EXTRACTED ENTRIES:
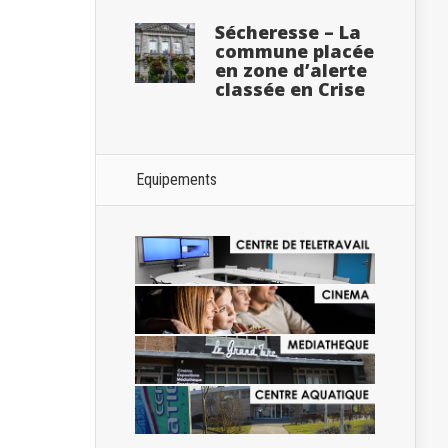
Sécheresse – La
commune placée
en zone d’alerte
classée en Crise
Equipements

TASK BRIEF: The entries above should be retyped word for word, with all pictures omitted.

RESULT OF THE TASK:
Sécheresse – La
commune placée
en zone d’alerte
classée en Crise
Equipements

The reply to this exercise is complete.